Umutlarının içinde, kızlarının, birgün bu eğitimlerini bitireceği, iyi birer meslek sahibi olup, onlara rahat bir yaşam sağlayacağı da yer alıyordu. Antalya'ya geleli daha bir yıl bile olmamıştı ama, oturacak bir evleri vardı, çocukları okula gidiyordu. Mustafa Yetgin, evini geçindirecek kadar para da kazanıyordu. 33 yaşındaki eşi Şerife Yetgin ise, evin işleriyle ve çocuklarla ilgileniyordu günboyu.

GÜZEL HAYALLER

Zeynep 9, Pervan ise 8 yaşına girmişlerdi. Okullarında, başarılı iki öğrenci olarak adlarından söz ediliyordu. Muş'ta, yıllarca öğretmen yokluğu çekmişlerdi. Antalya'da ise her şeyleri tamamdı. Ne okula gitmek için kilometrelerce yürüyorlardı, ne de dersleri boş geçiyordu. Önlerinde her türlü imkan vardı. Onlar da, bunu sonuna kadar kullanmak için ellerinden gelen gayreti gösteriyorlardı.

Babaları sabahtan akşama kadar onlar için çalışıyor, onlar da babalarının yüzünü kara çıkartmamak için, okulda, ellerinden geleni, hatta daha fazlasını yapıyorlardı. Her akşam, gelecekten ne beklediklerini ve hayallerini paylaşıyorlardı aileleriyle.

Pervan, doktor olup, hastaları iyileştirecekti. Zeynep ise, öğretmen olup, geldiği yerlerde öğretmensizlikten kıvranan çocukları okutup, onlara iyi bir gelecek sağlamak için uğraş verecekti. Bunları her akşam anne ve babalarına anlatıyorlardı.

YUVAYA SON BAKIŞ

Ne var ki, onlar bu ümitlerini yeşertirken, kader, onların birbirinden ayrılacağı zamanı giderek yakınlaştırıyordu. Okulları yakın olduğu için servise binmiyorlardı. Ev kadını olan anneleri, kızlarına güveniyorsa da, şoförlere güvenmediği için, her gün kızlarını okula kendi elleriyle bırakıyor ve okul çıkışı, yine okulun yolunu tutarak, onları alıp evlerine getiriyordu.

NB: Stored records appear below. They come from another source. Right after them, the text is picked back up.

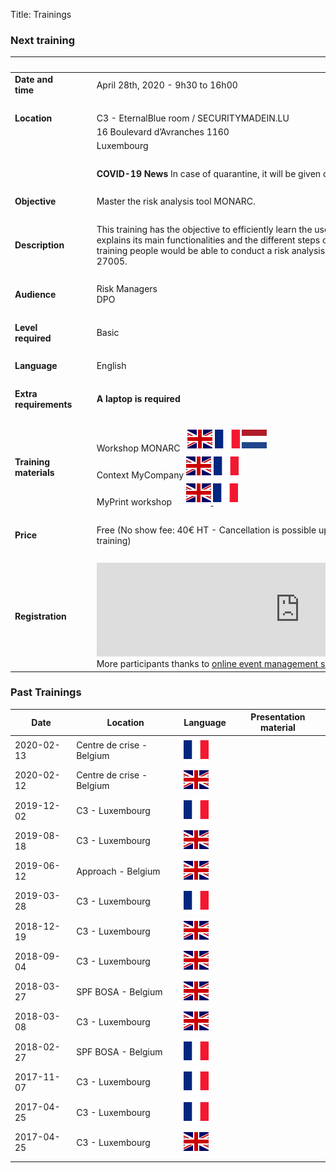 Title: Trainings

<style>
table {
    width:100%;
}
</style>

### Next training

|&nbsp;|||
|:--|--|--|
|**Date and time**|| April 28th, 2020 - 9h30 to 16h00|
|&nbsp;|  ||
|**Location**|&nbsp;&nbsp;&nbsp;|C3 - EternalBlue room / SECURITYMADEIN.LU|
|             |                  |16 Boulevard d’Avranches 1160|
|             |                  |Luxembourg|
|&nbsp;|  ||
|             |                  |**COVID-19 News** In case of quarantine, it will be given online|
|&nbsp;|  |  |
|**Objective**||Master the risk analysis tool MONARC.|
|&nbsp;|  |  |
|**Description**||This training has the objective to efficiently learn the use of the risk assessment tool MONARC. It explains its main functionalities and the different steps of the associated method. At the end of the training people would be able to conduct a risk analysis using MONARC as described in the ISO 27005.|
|&nbsp;|  |  |
|**Audience**||Risk Managers <br> DPO|
|&nbsp;|  |  |
|**Level required**||Basic|
|&nbsp;|  |  |
|**Language**|| English |
|&nbsp;|  |  |
|**Extra requirements**||**A laptop is required**|
|&nbsp;|  |  |
|**Training materials**||Workshop MONARC &nbsp; [![English][en]](/assets/files/monarc-training/en/Formation_V2-MONARC_Env1.1.pdf) [![Français][fr]](/assets/files/monarc-training/fr/Formation_V2-MONARC_Fr.pdf) [![Dutch][nl]](/assets/files/monarc-training/nl/Formation_V2-MONARC_NL.pdf)<br/>Context MyCompany [![English][en]](/assets/files/monarc-training/en/Context_MyCompany_en_v1.0.pdf) [![Français][fr]](/assets/files/monarc-training/fr/Context_MyCompany_fr_v1.1.pdf)<br/>MyPrint workshop &nbsp;&nbsp;&nbsp;&nbsp;&nbsp;<a href="/assets/files/monarc-training/en/MyPrintEN.json" download>![English][en] <a href="/assets/files/monarc-training/fr/MyPrintFR.json" download>![Français][fr]
|&nbsp;|  |  |
|**Price**||Free (No show fee: 40€ HT - Cancellation is possible up to 48 hours before the start of the training) |
|&nbsp;|  |  |
|**Registration** |   | <script type="text/javascript" src="https://www.xing-events.com/resources/js/amiandoExport.js"></script><iframe src="https://VODXDDK-modules.xing-events.com/VODXDDK.html?viewType=iframe&distributionChannel=CHANNEL_IFRAME&language=en&useDefaults=false&resizeIFrame=true" frameborder="0" width="650px" id="_amiandoIFrame3806799"><p>This page requires frame support. Please use a frame compatible browser to see the ticket sales module.</p><p> Try out the <a href="https://en.xing-events.com/">online event registration system</a> from XING Events.</p></iframe>More participants thanks to <a href="https://en.xing-events.com?viralRefId=VODXDDK&utm_campaign=ev-VODXDDK&utm_medium=viral&utm_source=EventWebsite&utm_content=TextLinkBottom&utm_term=text-link" target="_blank" alt="XING Events" title="XING Events">online event management solutions</a> from XING Events.|

### Past Trainings


| Date       | Location                      | Language         | Presentation material  |
|------------| ----------------------------- | ---------------- | ---------------------- |
| 2020-02-13 | Centre de crise - Belgium     | ![French][fr]    |                        |
| 2020-02-12 | Centre de crise - Belgium     | ![English][en]   | [<i class="fa fa-file-pdf-o" style="color:red" aria-hidden="true"></i>](/assets/files/trainings/2020-02-12_MONARC-training.pdf) |
| 2019-12-02 | C3 - Luxembourg               | ![French][fr]    |                        |
| 2019-08-18 | C3 - Luxembourg               | ![English][en]   |                        |
| 2019-06-12 | Approach - Belgium            | ![English][en]   |                        |
| 2019-03-28 | C3 - Luxembourg               | ![French][fr]    |                        |
| 2018-12-19 | C3 - Luxembourg               | ![English][en]   |                        |
| 2018-09-04 | C3 - Luxembourg               | ![English][en]   |                        |
| 2018-03-27 | SPF BOSA - Belgium            | ![English][en]   |                        |
| 2018-03-08 | C3 - Luxembourg               | ![English][en]   |                        |
| 2018-02-27 | SPF BOSA - Belgium            | ![French][fr]    |                        |
| 2017-11-07 | C3 - Luxembourg               | ![French][fr]    |                        |
| 2017-04-25 | C3 - Luxembourg               | ![French][fr]    |                        |
| 2017-04-25 | C3 - Luxembourg               | ![English][en]   |                        |
|            |                               |                  |                        |




[en]: /assets/images/gb.svg "English"
[fr]: /assets/images/fr.svg "Français"
[nl]: /assets/images/nl.svg "Dutch"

Sıradan bir nisan günüydü. Hava, yarı kapalı yarı açık. Her zamanki gibi sabah herkesten erken kalkan Şerife Hanım, çayı koydu ve kahvaltıyı hazırladı. İlk önce eşini kaldırdı. Kahvaltısını yapan Mustafa Yetgin, işine eşi tarafından yolcu edildi. Bu, onun Şerife'yi son görüşüydü. O, bunu bilmediği gibi, o gün kendisine ulaşacak bir haberle, yaşamının kararacağını da bilmiyordu henüz. Mustafa işe gittikten sonra, Şerife iki küçük kızını kaldırdı. Kahvaltılarını elleriyle yaptırdı. Okul önlüklerini yine elleriyle giydirdi ve onları bir kez daha kontrol ettikten sonra, her sabah olduğu gibi, okula götürmek için yola çıktılar.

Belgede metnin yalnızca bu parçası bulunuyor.